A preview of the sturgeon coming to Pier 26

I was lucky in two ways to get to go to Copenhagen this spring, and then to be invited to inspect the giant sturgeon being constructed for Hudson River Park in Denmark. I knew the fish were coming, and I had seen all the renderings, but that did not prepare me at all for the size, invention and beauty going on here. These sturgeon are spectacular, and when installed are bound to be a big hit in the neighborhood and beyond. I saw them just as they were finishing the woodwork in March; they were then scheduled to be painted, disassembled and shipped here in containers.

The structures were designed by the playground design company Monstrum, which was founded 20 years ago by Ole Barslund Nielsen, a set designer who was tasked with building a play structure for his son’s kindergarten. It was such a hit that he turned to playground design full time and now the company has a staff of 75 craftsmen, architects and designers with installations all over the world. The pipe fish in the playground at Chelsea Waterside Park is theirs; when I was at the factory, they were finishing up a monumental play rocket complete with capsule and parachute for the space center in Houston.

Our sturgeon were created by senior designer Tomas Knudsen, who is Danish but received his graduate education at FIT and lived here in the city for 12 years before returning to Denmark. That’s him in front of the larger fish’s cross section (that’s my son at the top of the tail, making a fishy motion). The bigger fish will lie on the ground and be completely climbable for much of the outside and certainly the inside. It is wheelchair accessible at the entrance, and then toe holds and ropes allow kids to climb up to the nose for a slide or to the tail for a view.

The smaller sturgeon is on stilts and can also be crawled through. The construction on both is remarkable: rich colors, clever joinery, lots of nooks and crannies for play — plus light streams through the slats creating a laser show on the inside that is magical.

These guys will be the focus of the 4,000-square-foot marine-science playground, the funding for which came from a $3.5 million capital campaign completed by Hudson River Park Friends in 2021, anchored by a $1.3 million challenge match from Tribecan Mike Novogratz. The estuarium that will be sited right next door is under design right now by Tribeca architects Sage & Coombe.

 

5 Comments

  1. Very cool for sure, but I have a strong feeling that these are going to be a magnet for homeless people to sleep in and, uhh, utilize for various activities. I really hope HRP has a plan and the resources to keep these safe and clean for the children.

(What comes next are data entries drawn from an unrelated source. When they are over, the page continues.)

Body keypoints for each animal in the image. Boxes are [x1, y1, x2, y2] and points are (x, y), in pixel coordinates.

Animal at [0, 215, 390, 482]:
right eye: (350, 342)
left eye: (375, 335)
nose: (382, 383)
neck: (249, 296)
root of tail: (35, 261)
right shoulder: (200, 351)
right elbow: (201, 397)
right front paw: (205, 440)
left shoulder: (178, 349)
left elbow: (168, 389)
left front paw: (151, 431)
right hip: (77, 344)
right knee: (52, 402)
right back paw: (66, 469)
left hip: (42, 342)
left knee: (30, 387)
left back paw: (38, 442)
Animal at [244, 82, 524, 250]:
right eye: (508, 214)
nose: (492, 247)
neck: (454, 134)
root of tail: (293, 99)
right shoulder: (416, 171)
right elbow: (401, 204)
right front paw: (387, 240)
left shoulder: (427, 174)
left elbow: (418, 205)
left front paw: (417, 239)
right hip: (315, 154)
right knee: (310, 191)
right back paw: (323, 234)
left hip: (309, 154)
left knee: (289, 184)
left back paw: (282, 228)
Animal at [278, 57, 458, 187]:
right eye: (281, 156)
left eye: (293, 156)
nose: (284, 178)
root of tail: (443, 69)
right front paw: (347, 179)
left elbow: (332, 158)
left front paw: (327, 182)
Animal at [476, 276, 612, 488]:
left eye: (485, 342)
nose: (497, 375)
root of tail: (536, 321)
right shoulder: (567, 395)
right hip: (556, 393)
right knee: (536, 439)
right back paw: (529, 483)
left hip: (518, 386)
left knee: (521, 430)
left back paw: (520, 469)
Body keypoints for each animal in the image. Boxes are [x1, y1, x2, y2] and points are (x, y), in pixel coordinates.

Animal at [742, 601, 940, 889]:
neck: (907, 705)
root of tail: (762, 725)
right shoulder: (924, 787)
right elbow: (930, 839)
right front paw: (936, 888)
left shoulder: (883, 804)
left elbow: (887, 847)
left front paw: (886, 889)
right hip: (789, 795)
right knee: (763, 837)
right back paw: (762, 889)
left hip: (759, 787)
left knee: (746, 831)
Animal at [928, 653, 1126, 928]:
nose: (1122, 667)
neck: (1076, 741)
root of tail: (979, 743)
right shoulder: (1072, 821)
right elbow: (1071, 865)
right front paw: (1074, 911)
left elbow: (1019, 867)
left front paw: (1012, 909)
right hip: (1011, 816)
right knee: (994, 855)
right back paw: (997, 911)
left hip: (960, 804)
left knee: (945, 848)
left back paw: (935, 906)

  2. Really wished the pier was more for everyone vs. for those w kids. There really isn’t much green space to lay out like other west side piers. Seems to be more a play ground now

    • It’s a slip of a thing and will be lovely. We were all children once. It will be nice to hear the sounds of children playing. It will be even nicer to see children come from all over the city to walk and wander around the area; after all we all paid for it!

  3. This space should have been made into tennis courts.

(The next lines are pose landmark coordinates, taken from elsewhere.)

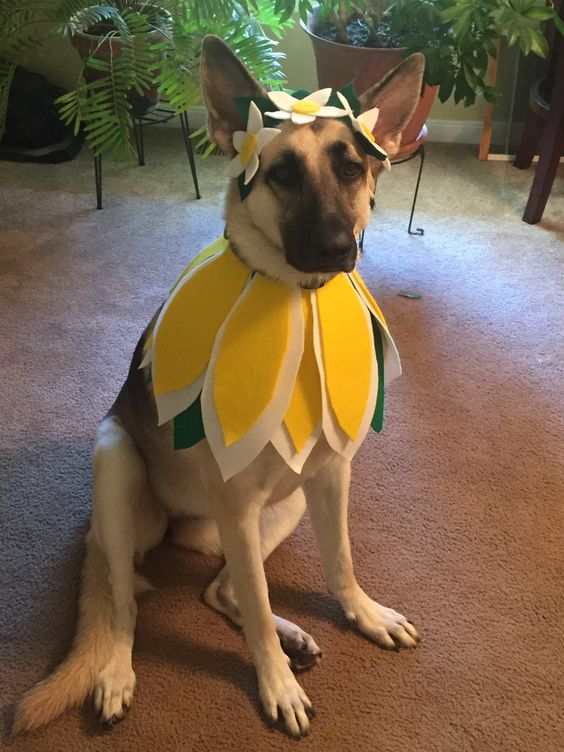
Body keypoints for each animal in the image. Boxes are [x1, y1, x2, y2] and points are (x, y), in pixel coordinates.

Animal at [14, 36, 424, 740]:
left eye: (351, 170)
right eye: (283, 174)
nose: (337, 248)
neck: (294, 304)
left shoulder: (330, 478)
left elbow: (339, 562)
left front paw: (362, 614)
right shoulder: (236, 504)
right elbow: (255, 610)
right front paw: (275, 685)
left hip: (280, 509)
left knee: (220, 589)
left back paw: (294, 636)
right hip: (118, 467)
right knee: (125, 604)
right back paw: (117, 672)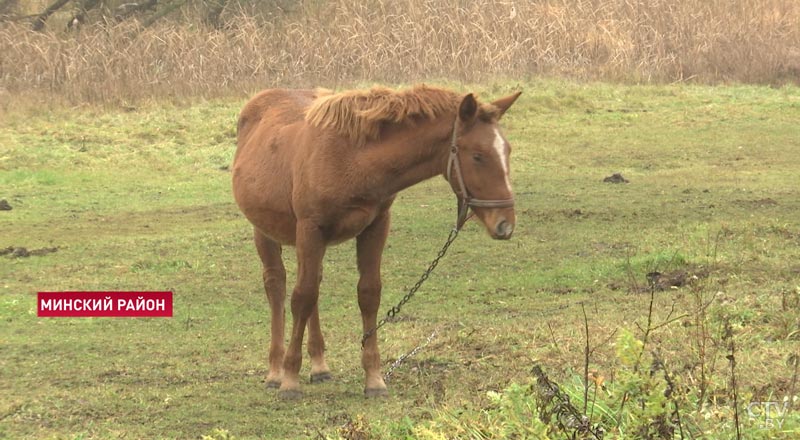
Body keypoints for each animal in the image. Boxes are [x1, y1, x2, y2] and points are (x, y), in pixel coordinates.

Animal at [230, 83, 524, 398]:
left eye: (507, 150)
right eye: (478, 155)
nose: (505, 224)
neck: (351, 156)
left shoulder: (376, 226)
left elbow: (367, 293)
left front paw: (374, 379)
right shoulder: (310, 229)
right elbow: (301, 297)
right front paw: (289, 380)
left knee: (313, 284)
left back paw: (319, 366)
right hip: (266, 232)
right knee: (277, 287)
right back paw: (275, 371)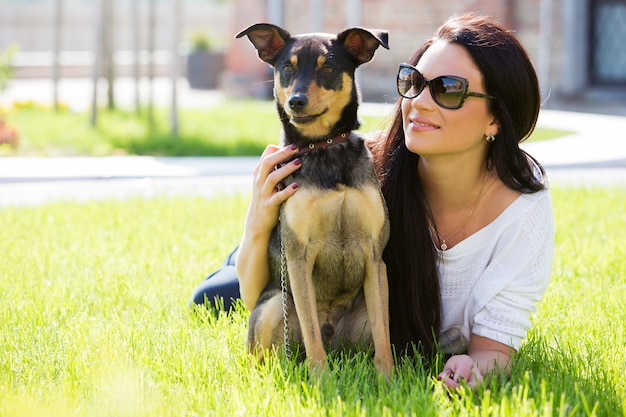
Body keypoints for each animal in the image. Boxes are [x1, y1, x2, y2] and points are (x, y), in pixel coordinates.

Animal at [236, 22, 392, 376]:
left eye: (329, 69)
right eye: (287, 68)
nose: (296, 101)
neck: (324, 147)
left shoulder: (375, 256)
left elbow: (384, 336)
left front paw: (388, 378)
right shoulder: (298, 257)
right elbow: (310, 334)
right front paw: (321, 379)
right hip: (274, 305)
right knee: (274, 353)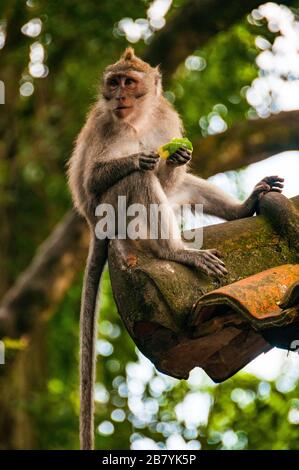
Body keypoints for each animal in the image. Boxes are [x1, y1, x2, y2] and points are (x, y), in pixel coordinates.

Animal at [67, 46, 284, 448]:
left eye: (129, 82)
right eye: (114, 83)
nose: (117, 96)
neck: (136, 120)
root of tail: (95, 228)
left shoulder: (165, 119)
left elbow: (173, 175)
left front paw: (177, 157)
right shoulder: (106, 126)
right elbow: (93, 180)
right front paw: (138, 157)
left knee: (181, 186)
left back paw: (242, 207)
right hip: (111, 211)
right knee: (138, 181)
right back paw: (174, 251)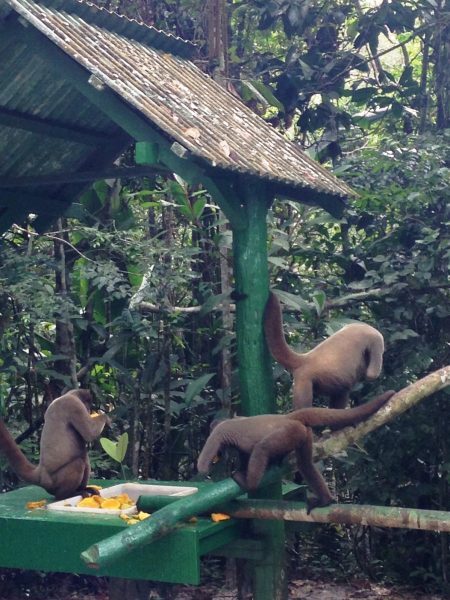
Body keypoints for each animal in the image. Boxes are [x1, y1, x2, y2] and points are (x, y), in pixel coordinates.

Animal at [197, 392, 394, 512]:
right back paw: (325, 499)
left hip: (289, 432)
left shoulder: (218, 433)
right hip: (302, 433)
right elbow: (244, 455)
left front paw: (206, 470)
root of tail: (287, 417)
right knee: (305, 464)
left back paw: (249, 483)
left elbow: (204, 460)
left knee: (262, 448)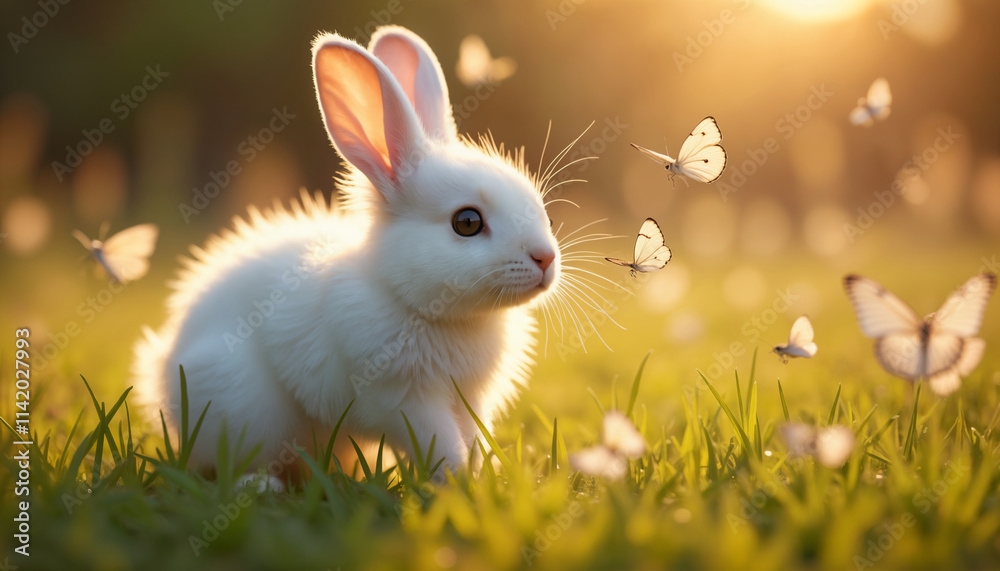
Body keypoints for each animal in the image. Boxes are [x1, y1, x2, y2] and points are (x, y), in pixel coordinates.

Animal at [132, 26, 560, 479]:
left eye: (544, 212)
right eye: (467, 222)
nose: (545, 258)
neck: (415, 304)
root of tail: (163, 367)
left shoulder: (470, 399)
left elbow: (473, 440)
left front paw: (480, 482)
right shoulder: (407, 400)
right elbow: (444, 446)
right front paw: (458, 485)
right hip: (245, 408)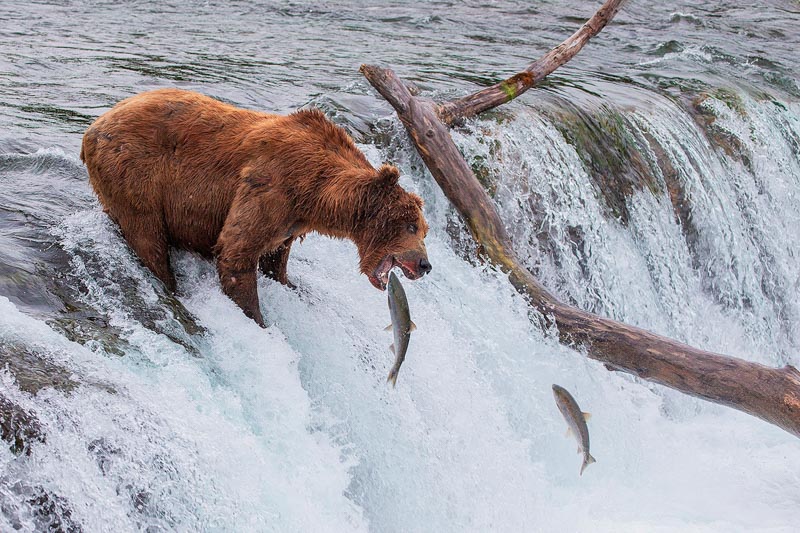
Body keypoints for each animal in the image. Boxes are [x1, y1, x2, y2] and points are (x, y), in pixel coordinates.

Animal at [80, 89, 431, 327]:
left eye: (424, 229)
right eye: (410, 226)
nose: (425, 264)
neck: (318, 194)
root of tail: (92, 127)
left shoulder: (290, 220)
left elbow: (275, 257)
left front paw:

    • Absolutely not! Hot concrete! You commented before. It would have been such an eyesore: cages, blank, empty and steaming. Closed because of weather a third of the year. You have a roadway of tennis courts. Up and down the Hudson.
      I appreciate the skill of our danish brethren but I am compelled to ask? Why wasn’t the work down in the US by American workers? And don’t say timber because our neighbors up north could have helped with that.